__Consigne A__
Comptez, s'il vous plaît, les lignes des données qui contiennent le mot « treble » et donnez uniquement ce nombre.

__Texte de lecture__
PATRICE
La tauromachie est art de l’éphémère.
Pour mesurer l’immensité de son sens, il faudrait être à même de saisir tous les éléments qui le composent à l’instant précis où, dans l’arène, ils se donnent à voir.
Presque au moment où ils naissent.
Cela est impossible.
La passe n’a pas la course suffisante pour laisser le temps d’appréhender la totalité de son contenu.
A peine élaborée, elle est déjà finie et la suivante, nécessairement différente, en annonce une autre qui ne sera jamais la même.
La passe est une écriture de l’instant, une écriture absolue de l’instant.
Succession trop rapide de moments émotionnels trop forts, la faena est d’abord une superposition de chocs affectifs.
Ce n’est que peu à peu, par une lecture assidue, que l’œil organisera ces données émotionnelles disparates pour, par condensation, transformer de brefs coups de foudre en un long itinéraire de séduction.
Cependant et malgré cette construction intellectuelle, chaque passe laissera l’impression de quelque chose qu’on ne pourra plus jamais revoir.
En ce sens, la faena est aussi une succession de frustrations.
Or, si ne pas être à même de s’approprier les différents moments qui la composent est déjà une spoliation, savoir en plus que chacune de ses séquences ne renvoie qu’à un adieu pose des interrogations qui nous mèneraient tout droit chez Amphoux ou chez Pitot si on ne pouvait en parler.
Alors on en parle.
Et on en parle avec emphase.
Parce que l’emphase est indispensable.
Parce que dire le toreo ne peut se satisfaire d’une langue morte.
Seule l’emphase permet de se restructurer par rapport à ce qui a été perdu dans le ruedo.

__Consigne B__
Relevez toutes les phrases du texte sur la tauromachie dans lesquelles figure le mot « emphase ».

__Données fournies__
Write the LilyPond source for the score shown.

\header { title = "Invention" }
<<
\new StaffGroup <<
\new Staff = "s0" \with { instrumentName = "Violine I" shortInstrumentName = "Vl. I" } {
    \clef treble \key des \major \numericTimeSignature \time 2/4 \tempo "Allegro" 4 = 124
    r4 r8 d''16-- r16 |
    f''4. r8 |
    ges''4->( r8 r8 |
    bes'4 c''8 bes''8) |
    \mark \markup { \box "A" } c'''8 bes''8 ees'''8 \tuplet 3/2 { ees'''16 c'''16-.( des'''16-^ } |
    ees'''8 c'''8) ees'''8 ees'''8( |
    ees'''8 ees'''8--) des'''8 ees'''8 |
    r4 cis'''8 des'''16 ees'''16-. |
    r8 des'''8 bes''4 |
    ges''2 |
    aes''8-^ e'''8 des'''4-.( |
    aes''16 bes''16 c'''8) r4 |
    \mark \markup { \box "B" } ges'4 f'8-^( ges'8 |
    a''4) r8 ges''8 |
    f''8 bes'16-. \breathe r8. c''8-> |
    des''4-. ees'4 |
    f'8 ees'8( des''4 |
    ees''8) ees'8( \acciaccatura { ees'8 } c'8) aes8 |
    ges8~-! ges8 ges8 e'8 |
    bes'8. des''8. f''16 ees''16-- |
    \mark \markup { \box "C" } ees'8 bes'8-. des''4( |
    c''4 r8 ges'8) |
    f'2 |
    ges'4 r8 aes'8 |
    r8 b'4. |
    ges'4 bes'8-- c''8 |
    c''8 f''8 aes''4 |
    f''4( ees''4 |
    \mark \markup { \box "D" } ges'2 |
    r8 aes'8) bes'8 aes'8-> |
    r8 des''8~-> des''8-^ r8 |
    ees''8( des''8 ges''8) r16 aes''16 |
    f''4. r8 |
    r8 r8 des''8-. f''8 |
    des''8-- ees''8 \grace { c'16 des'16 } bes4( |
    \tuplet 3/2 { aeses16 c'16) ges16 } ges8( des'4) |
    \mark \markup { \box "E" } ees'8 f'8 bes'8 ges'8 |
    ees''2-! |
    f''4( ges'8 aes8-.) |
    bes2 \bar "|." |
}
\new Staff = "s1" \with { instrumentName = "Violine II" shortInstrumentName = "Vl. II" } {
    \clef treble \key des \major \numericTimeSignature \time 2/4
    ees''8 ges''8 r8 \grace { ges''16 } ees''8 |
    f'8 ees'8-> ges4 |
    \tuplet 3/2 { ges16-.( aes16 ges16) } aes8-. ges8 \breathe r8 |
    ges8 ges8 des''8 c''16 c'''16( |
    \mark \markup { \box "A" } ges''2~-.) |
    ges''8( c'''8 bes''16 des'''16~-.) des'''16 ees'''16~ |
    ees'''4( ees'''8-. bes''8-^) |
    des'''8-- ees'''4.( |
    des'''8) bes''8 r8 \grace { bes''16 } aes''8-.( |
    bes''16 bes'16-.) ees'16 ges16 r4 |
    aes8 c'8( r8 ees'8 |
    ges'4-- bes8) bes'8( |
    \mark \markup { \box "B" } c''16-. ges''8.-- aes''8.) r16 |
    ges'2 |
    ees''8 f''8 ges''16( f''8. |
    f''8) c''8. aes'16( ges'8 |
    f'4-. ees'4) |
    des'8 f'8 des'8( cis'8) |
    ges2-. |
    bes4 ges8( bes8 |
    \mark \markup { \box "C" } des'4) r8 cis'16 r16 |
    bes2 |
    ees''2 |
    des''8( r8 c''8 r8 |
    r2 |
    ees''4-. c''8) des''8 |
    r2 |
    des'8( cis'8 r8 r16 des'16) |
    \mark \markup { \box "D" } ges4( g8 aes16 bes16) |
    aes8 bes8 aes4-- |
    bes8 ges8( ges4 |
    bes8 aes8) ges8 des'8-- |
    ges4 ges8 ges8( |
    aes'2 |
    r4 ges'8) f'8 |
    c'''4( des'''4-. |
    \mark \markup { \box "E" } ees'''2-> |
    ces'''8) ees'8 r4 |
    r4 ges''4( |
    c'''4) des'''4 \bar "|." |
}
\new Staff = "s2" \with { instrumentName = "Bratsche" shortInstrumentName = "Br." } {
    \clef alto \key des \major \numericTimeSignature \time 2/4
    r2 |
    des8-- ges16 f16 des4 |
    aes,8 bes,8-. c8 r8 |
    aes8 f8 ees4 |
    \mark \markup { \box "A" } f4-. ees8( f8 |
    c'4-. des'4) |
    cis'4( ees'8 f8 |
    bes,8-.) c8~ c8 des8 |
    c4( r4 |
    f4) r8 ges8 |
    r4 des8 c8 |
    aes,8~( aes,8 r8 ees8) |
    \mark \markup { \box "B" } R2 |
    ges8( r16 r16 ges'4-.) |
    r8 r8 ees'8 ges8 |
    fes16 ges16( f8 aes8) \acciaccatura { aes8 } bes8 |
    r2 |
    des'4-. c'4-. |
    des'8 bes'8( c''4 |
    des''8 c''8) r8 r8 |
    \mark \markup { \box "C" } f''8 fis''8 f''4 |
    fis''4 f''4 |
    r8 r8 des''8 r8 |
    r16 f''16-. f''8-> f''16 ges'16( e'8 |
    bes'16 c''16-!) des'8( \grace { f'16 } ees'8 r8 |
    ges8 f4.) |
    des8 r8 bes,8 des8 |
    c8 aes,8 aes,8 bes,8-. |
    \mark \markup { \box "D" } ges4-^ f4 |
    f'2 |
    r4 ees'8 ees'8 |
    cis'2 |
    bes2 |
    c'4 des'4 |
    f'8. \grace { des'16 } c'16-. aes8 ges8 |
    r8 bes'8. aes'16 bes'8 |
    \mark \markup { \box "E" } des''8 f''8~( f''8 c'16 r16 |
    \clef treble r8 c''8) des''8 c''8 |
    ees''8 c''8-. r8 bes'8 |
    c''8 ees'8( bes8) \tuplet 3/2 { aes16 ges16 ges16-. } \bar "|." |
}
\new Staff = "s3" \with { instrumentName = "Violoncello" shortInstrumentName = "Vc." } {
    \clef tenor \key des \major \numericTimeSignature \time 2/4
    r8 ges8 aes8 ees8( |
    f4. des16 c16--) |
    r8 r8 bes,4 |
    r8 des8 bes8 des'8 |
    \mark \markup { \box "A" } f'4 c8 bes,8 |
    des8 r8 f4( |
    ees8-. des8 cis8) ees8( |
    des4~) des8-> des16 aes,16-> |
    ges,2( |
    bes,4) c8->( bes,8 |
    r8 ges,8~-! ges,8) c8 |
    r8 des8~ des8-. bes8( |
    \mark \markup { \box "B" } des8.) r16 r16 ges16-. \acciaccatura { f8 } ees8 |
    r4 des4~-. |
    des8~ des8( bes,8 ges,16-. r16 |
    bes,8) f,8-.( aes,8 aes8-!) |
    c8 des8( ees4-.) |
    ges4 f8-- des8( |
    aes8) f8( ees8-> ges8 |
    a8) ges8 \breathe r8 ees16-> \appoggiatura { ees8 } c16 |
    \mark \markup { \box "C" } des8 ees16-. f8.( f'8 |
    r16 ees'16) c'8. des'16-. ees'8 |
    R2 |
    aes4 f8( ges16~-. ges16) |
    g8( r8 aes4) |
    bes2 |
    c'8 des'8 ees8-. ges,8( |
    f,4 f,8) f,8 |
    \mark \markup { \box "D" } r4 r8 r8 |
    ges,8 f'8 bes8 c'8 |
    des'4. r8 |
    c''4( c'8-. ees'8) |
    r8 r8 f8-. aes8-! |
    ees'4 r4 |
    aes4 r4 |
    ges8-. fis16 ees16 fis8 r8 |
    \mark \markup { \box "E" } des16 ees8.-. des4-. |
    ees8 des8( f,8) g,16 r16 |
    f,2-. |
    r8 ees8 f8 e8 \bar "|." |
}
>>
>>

__Corrigé A__
3

__Corrigé B__
- Et on en parle avec emphase.
- Parce que l’emphase est indispensable.
- Seule l’emphase permet de se restructurer par rapport à ce qui a été perdu dans le ruedo.